Kit Carson: The Life of an American Border Man
First a hero in dime novels, and subsequently reviled as a killer of Native Americans, this book tries to look beyond both and describe Kit Carson as he actually was; a product of his time.
Going back in time, his family is described as Scots-Irish, a people used to rough justice carried out in person, and often retributive in nature, rather than carried out by the authorities.
Life on the frontier, where Carson grew up as his family migrated west, was similar. The law was a somewhat distant concept.
This is a central theme of the book - how many of Carson's actions should be viewed in the light of the times he lived in. Some are brutal from a modern viewpoint, but perhaps he should not be judged so harshly, the author states.
I wish the book had dealt more with Carson's travels throughout the west, and given more of a sense of place to his journeys, as that was my own interest in reading it.
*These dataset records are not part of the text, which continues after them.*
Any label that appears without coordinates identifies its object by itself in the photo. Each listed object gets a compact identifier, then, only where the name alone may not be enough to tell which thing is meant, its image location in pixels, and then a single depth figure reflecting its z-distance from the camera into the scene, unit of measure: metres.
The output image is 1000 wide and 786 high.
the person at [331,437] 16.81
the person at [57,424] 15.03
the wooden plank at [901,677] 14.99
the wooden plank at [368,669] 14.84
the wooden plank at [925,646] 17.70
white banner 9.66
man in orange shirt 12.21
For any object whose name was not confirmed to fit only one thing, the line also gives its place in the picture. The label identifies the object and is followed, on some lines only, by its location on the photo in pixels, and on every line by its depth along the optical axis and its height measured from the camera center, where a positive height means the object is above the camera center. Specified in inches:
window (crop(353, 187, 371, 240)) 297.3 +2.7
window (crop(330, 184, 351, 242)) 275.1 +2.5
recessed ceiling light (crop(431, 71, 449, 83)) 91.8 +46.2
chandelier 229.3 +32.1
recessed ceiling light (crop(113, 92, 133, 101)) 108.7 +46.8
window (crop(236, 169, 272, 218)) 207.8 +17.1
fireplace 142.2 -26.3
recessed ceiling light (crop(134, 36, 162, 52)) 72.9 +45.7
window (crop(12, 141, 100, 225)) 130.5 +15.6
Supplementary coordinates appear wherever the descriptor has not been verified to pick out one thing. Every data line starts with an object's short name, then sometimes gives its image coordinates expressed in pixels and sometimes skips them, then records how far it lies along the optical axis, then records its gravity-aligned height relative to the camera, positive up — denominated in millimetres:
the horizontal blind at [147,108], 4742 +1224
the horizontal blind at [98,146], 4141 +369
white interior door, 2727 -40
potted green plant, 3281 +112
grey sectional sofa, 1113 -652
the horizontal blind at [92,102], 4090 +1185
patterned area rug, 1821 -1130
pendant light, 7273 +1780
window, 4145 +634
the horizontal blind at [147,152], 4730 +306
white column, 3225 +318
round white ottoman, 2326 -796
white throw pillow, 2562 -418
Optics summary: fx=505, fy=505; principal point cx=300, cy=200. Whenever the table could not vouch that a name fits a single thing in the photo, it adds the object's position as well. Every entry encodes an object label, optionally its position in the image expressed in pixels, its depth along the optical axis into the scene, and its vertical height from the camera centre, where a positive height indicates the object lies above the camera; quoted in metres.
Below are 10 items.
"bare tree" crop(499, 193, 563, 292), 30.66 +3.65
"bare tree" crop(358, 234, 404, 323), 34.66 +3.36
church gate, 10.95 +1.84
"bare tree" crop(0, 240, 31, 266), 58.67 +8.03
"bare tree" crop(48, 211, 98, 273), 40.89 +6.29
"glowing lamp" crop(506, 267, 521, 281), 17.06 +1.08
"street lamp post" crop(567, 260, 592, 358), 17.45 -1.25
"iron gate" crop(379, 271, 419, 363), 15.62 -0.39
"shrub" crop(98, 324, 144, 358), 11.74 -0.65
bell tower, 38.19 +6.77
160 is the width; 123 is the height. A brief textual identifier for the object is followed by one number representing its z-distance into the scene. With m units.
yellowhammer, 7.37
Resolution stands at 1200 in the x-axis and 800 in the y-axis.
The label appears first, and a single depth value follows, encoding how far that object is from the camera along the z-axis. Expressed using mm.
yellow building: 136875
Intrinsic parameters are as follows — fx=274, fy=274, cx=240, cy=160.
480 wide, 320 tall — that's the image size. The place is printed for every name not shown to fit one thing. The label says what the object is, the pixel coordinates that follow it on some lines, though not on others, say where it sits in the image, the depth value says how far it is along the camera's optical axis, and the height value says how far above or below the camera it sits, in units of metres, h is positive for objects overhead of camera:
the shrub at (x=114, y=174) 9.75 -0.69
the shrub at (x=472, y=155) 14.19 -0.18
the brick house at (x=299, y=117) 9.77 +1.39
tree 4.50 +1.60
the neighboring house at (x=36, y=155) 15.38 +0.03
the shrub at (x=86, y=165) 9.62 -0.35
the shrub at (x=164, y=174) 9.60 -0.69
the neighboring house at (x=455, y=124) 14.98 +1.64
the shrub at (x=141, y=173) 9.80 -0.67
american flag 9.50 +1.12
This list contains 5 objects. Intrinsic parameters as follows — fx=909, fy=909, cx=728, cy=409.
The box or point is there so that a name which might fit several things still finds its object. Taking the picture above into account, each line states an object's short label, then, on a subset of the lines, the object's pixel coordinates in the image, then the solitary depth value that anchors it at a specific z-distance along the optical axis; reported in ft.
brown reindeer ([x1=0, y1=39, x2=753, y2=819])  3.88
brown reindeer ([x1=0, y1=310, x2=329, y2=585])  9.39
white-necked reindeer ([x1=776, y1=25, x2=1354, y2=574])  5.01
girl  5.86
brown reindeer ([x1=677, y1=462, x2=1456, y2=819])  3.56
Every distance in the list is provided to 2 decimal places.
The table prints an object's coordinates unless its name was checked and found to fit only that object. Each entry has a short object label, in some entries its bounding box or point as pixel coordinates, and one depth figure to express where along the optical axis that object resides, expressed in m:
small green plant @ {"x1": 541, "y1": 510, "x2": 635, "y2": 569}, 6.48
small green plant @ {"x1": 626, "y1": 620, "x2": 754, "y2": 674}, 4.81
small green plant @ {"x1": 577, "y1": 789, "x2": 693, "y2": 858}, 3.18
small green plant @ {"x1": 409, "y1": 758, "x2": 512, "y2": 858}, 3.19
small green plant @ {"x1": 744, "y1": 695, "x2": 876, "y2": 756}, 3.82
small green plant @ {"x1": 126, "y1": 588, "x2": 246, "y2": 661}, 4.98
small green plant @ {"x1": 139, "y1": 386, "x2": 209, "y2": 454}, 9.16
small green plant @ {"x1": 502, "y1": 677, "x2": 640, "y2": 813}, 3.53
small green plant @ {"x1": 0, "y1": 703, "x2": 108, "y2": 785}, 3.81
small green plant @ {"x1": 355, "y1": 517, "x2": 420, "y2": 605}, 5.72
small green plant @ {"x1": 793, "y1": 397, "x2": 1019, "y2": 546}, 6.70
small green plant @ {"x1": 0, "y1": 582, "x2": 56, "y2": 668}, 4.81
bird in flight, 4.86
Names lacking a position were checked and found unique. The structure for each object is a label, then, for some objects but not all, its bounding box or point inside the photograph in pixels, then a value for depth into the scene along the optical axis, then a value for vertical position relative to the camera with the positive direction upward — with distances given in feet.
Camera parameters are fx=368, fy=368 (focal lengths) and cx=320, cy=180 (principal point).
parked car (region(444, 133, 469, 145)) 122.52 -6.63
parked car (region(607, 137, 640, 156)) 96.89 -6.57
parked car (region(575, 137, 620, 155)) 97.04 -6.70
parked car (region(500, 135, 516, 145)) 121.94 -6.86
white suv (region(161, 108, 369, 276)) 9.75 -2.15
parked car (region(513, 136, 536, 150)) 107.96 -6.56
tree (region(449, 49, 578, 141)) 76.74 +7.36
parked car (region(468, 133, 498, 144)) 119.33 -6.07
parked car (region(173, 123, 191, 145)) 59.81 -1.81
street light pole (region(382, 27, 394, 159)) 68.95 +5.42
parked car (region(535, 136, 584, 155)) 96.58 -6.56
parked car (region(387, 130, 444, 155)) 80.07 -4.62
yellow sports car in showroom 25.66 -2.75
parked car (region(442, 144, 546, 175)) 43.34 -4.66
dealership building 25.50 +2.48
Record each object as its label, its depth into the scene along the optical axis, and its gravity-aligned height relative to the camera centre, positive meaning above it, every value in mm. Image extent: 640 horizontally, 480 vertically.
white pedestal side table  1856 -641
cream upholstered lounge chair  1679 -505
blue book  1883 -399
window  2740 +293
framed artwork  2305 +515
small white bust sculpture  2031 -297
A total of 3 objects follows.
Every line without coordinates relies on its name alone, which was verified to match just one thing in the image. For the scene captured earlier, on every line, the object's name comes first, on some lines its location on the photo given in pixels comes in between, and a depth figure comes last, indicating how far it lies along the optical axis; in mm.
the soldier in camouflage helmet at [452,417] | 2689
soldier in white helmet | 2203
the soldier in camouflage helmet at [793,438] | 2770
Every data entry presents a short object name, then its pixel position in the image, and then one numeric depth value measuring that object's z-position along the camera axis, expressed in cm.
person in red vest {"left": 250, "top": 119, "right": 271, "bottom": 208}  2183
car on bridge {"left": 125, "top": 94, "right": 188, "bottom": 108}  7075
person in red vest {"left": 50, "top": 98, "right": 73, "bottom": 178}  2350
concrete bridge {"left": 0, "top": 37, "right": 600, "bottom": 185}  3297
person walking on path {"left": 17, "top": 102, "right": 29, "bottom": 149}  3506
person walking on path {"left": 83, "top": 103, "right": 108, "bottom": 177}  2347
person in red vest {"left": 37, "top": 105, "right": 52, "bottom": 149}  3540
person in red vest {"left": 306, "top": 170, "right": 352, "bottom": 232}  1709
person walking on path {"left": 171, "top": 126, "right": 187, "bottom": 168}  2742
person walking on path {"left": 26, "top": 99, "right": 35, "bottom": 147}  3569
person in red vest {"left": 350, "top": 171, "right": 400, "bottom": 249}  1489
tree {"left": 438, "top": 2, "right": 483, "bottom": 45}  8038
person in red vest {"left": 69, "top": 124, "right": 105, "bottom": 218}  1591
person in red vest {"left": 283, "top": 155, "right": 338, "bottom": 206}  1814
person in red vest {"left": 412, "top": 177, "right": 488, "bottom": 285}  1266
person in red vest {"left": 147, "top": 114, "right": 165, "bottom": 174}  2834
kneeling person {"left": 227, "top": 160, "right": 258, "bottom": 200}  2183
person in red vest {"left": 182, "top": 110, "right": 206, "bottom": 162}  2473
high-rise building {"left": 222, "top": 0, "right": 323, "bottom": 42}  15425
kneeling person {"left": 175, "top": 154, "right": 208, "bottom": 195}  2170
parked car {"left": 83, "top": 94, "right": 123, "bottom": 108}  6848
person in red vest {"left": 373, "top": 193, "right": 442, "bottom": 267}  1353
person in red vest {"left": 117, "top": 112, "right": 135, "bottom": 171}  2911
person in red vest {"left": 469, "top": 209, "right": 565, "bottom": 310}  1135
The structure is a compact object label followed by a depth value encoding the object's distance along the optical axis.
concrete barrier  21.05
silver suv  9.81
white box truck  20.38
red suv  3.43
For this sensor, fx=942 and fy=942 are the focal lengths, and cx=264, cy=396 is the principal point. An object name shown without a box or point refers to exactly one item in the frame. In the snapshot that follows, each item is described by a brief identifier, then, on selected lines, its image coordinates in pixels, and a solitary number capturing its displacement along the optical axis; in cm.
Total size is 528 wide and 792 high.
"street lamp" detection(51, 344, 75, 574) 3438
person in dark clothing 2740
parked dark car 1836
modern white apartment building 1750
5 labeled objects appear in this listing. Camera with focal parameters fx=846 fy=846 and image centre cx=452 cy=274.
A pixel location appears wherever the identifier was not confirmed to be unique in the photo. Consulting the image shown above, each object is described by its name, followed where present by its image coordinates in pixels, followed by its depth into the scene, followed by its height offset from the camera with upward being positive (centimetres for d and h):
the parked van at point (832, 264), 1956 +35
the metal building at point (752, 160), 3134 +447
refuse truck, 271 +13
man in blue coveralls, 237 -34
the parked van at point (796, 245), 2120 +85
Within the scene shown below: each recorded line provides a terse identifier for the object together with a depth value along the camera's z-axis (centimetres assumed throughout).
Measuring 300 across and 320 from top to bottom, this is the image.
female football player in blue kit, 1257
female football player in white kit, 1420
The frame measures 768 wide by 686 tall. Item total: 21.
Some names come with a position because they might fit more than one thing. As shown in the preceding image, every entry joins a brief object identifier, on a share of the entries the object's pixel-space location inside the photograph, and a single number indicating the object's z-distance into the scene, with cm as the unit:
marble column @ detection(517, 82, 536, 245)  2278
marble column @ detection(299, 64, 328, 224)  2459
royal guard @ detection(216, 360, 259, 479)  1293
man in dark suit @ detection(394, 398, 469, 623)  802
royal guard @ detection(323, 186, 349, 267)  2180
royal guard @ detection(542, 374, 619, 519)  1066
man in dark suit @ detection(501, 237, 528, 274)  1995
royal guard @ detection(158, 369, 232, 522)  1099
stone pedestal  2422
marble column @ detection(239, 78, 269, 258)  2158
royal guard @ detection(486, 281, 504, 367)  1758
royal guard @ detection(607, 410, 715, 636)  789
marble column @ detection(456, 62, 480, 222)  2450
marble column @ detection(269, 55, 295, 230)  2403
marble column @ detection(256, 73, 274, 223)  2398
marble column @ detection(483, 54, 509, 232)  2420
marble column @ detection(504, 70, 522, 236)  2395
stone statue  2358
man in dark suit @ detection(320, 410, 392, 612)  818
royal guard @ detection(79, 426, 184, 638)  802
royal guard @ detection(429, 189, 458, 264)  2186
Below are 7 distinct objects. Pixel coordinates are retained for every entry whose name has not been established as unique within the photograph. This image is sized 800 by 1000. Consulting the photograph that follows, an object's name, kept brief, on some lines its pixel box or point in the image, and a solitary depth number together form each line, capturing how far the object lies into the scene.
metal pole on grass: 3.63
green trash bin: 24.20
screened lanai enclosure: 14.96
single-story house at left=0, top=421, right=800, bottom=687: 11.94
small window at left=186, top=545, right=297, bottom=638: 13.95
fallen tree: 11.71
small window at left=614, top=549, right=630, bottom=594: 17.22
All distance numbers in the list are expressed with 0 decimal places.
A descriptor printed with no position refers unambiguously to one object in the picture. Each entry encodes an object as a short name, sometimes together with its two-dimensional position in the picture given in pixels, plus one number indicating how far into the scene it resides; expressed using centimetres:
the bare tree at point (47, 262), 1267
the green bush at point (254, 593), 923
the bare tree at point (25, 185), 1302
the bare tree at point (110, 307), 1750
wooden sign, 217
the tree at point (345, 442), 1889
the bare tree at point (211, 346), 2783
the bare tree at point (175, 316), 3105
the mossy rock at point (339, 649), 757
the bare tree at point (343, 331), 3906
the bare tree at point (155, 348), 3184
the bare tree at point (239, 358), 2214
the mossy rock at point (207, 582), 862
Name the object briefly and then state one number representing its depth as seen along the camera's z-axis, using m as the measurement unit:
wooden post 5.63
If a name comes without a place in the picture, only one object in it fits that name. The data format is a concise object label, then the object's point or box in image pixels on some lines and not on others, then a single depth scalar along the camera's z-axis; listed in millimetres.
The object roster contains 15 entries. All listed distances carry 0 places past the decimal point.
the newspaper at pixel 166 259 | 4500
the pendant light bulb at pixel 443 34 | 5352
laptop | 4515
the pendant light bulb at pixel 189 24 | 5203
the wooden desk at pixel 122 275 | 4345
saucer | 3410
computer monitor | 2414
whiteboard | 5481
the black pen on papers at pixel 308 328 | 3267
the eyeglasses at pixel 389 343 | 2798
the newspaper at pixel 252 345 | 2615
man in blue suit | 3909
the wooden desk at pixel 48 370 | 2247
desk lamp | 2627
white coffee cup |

In any age without automobiles, Carson traveled through a vast area of the country in a time when relatively few people of European extraction had been there.
An interesting look, in any event, at a figure who grew to be 'larger than life' despite being fairly modest and unassuming. The leader of the mapping expedition Carson joined, John Fremont, was far more of a self-promoter.
The author's task is not made easier by the lack of much in the way of a written record from Carson himself.
A solid effort, but I'm not sure I'd recommend the book.